*INSTRUCTIONS FOR THE TASK:* Nothing but the line containing "zapewnić udział w kluczowych wydarzeniach" and the lines that follow it to the end of the material below should appear in the answer, each copied exactly.

*STORED DATA:*
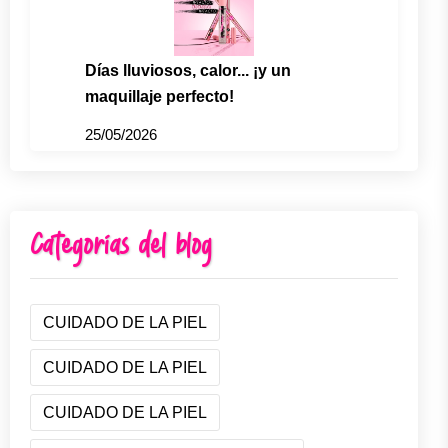
Días lluviosos, calor... ¡y un
maquillaje perfecto!
25/05/2026
Categorías del blog
CUIDADO DE LA PIEL
CUIDADO DE LA PIEL
CUIDADO DE LA PIEL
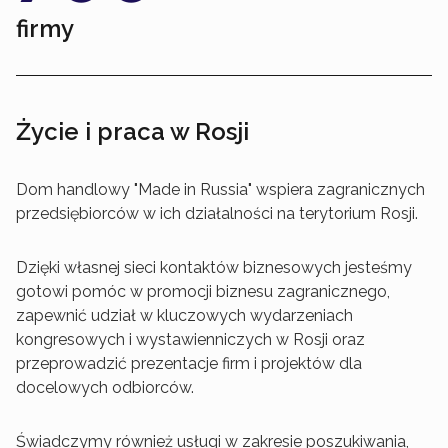
firmy
Życie i praca w Rosji
Dom handlowy "Made in Russia" wspiera zagranicznych
przedsiębiorców w ich działalności na terytorium Rosji.
Dzięki własnej sieci kontaktów biznesowych jesteśmy
gotowi pomóc w promocji biznesu zagranicznego,
zapewnić udział w kluczowych wydarzeniach
kongresowych i wystawienniczych w Rosji oraz
przeprowadzić prezentacje firm i projektów dla
docelowych odbiorców.
Świadczymy również usługi w zakresie poszukiwania,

*EXERCISE SOLUTION:*
zapewnić udział w kluczowych wydarzeniach
kongresowych i wystawienniczych w Rosji oraz
przeprowadzić prezentacje firm i projektów dla
docelowych odbiorców.
Świadczymy również usługi w zakresie poszukiwania,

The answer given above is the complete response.